Nous visons l’obtention d’un candidat-médicament d’ici à la fin de l’année 2023. Il nous faudra ensuite un an d’expérimentation animal – des tests chez le macaque – avant de nous lancer dans un essai clinique de phase I. Si cet essai se révèle concluant, il est possible qu’un grand laboratoire pharmaceutique soit intéressé par la molécule et qu’il en fasse alors l’acquisition. Mais nous pourrions également être amenés à poursuivre les essais jusqu’en fin de phase II. Il est en tout cas, pour l’heure, assez compliqué d’avancer une date de commercialisation. Je dirais toutefois que cela est possible d’ici 6 à 7 ans environ.
À plus court terme, nous avons connu un tournant très important au mois de mars 2022 : nous avons réalisé une levée de fonds avec l’entrée au capital du fonds d’investissement irlando-américain Fountain Healthcare Partners[9]. Outre les financements apportés, ils nous ont surtout amené un savoir-faire et un réseau international de très haut niveau. Cela va nous permettre d’accélérer fortement le projet.
Je tiens aussi à souligner l’importance des soutiens apportés par le CNRS, qui me libère notamment 15 % de mon temps pour le consacrer à Ermium ; et surtout qui rend possible le développement des projets interdisciplinaires, intégrant par exemple la chimie et la biologie… Le soutien de Bpifrance a également été crucial. J’ai par exemple bénéficié du programme de formation Deeptech Founders, qui m’a vraiment permis d’apprendre un nouveau métier, celui d’entrepreneur. La subvention du concours national de l’innovation i-Lab nous a également apporté un financement de 245 000 €, qui nous a permis de créer l’entreprise.

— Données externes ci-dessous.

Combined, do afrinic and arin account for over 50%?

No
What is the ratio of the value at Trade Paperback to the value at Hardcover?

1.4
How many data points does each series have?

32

Tout cela est quasiment unique en Europe. Il faut reconnaître que la start-up nation, ce n’est pas que des mots… Les financements de l’État changent beaucoup de choses. Ils permettent aussi de valoriser la recherche fondamentale et de faire le pont entre découverte scientifique et application médicale ou sociétale. Les gens ont en effet souvent du mal à voir à quoi cela peut servir. Mais dès que ces découvertes trouvent des applications dans la deeptech, les médicaments par exemple, cela devient tout de suite très concret. Le monde de demain est en train de se dessiner, et la France n’est pour une fois pas à la traîne dans ce domaine.

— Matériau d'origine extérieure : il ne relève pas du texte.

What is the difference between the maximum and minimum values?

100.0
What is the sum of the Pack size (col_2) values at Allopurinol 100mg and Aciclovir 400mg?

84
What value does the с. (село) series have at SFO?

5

- [1] National Institutes of Health
- [2] Protéines produites notamment par les cellules du système immunitaire.
- [3] Molécule présente, entre autres, dans tous les tissus des mammifères, connue notamment pour son rôle dans l’apparition de certaines manifestations allergiques.
- [4] Clobenpropit
- [5] Stromal cell-derived factor 1, aussi connu sous le nom de CXCL12
- [6] Sociétés d’Accélération du Transfert de Technologies, réseau national qui fédère 13 sociétés créées dans le cadre du Programme des Investissements d’Avenir (PIA).

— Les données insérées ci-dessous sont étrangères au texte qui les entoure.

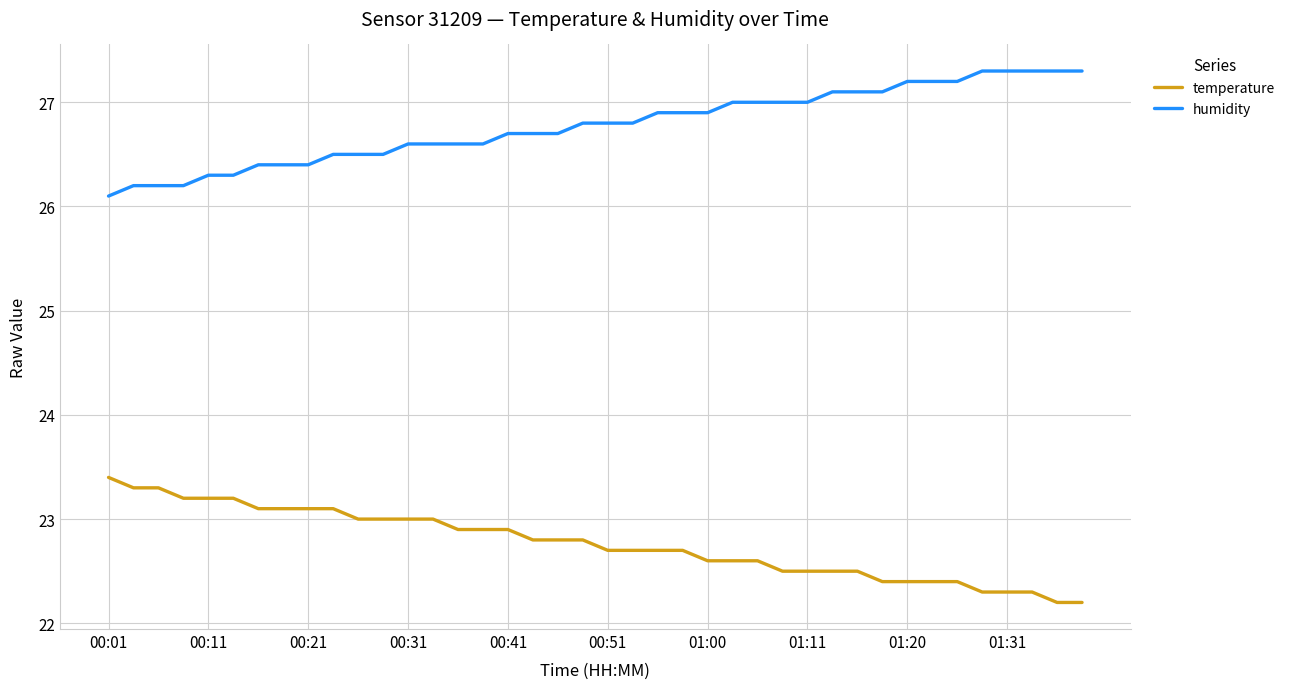

What is the difference between the second highest and minimum values in the temperature series?

1.1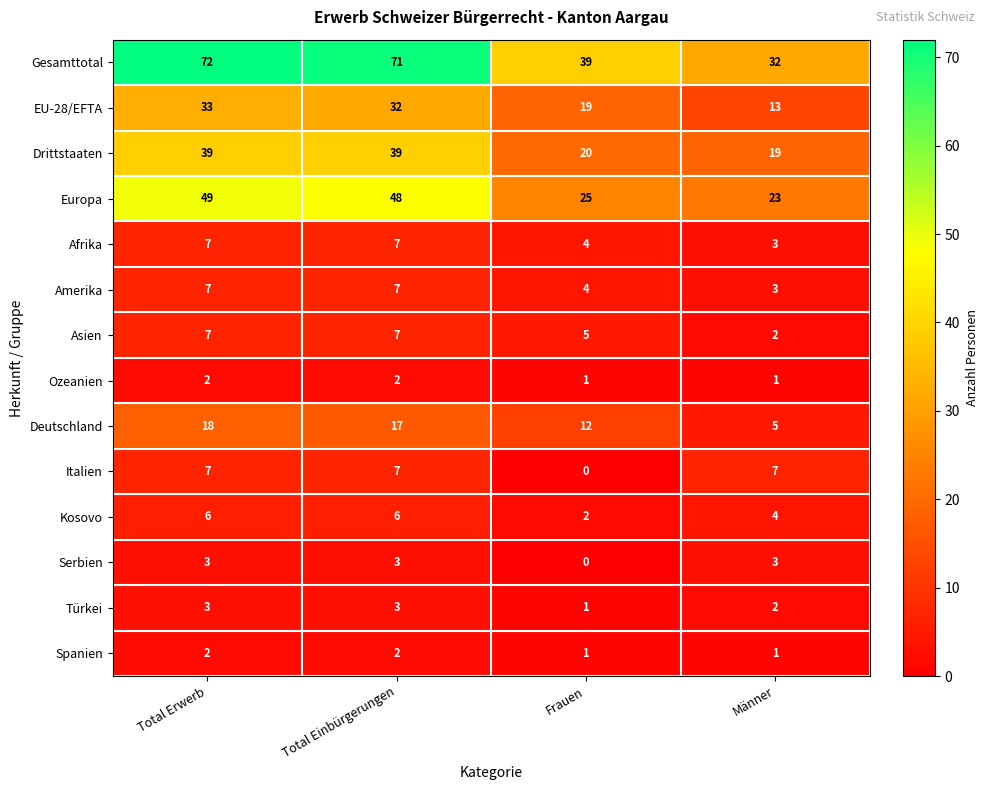

At which category is the sum across all series the highest?

Total Erwerb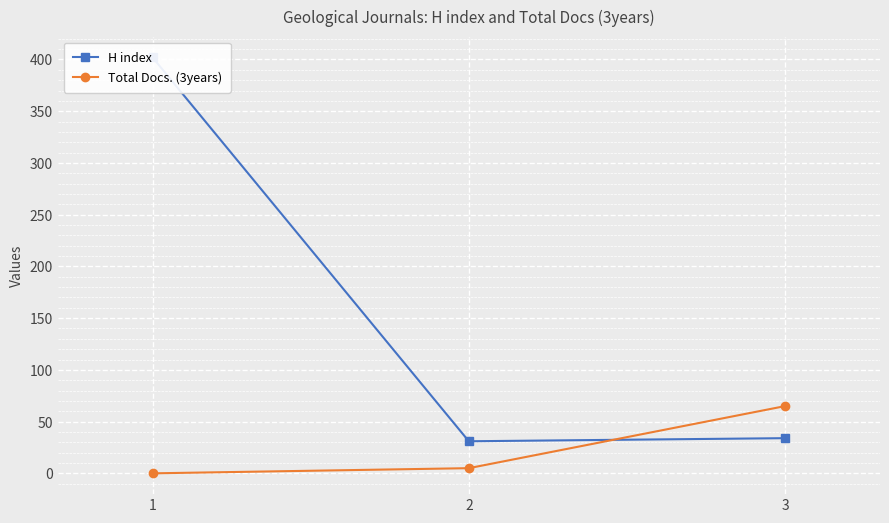

Which series has the widest spread of values?

H index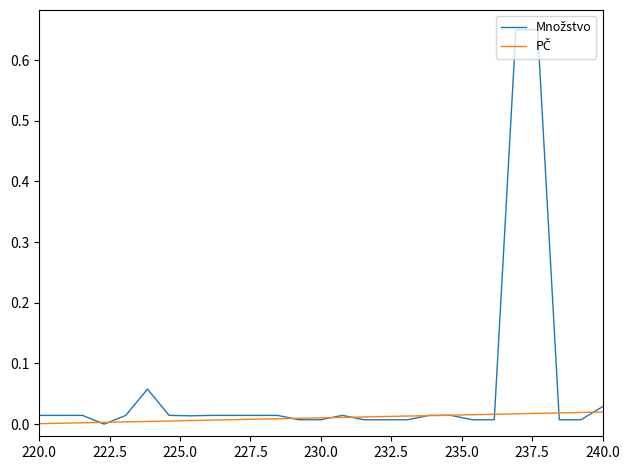

Rank the series by their maximum value, from highest to lowest.

Množstvo, PČ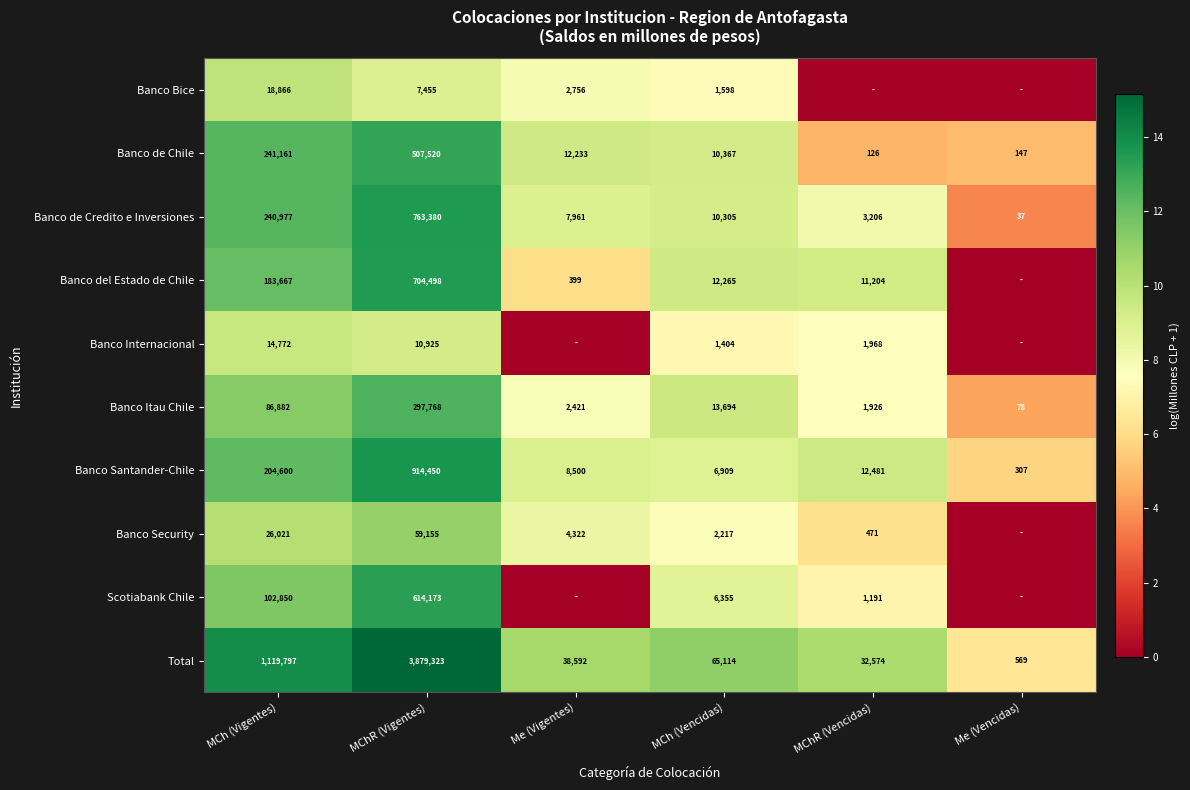

List the labels in order of Banco Itau Chile value, largest first.

MChR (Vigentes), MCh (Vigentes), MCh (Vencidas), Me (Vigentes), MChR (Vencidas), Me (Vencidas)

- [7] Une maladie chronique auto-immune atteignant notamment la peau et d’autres organes comme les reins ; et qui se caractérise par un maintien des interférons à un niveau élevé.
- [8] Entreprise fondée en 2009 à Paris et spécialisée dans le financement de l’innovation dans le domaine médical et des biotechnologies.
- [9] Fonds de capital-risque basé à Dublin, en Irlande.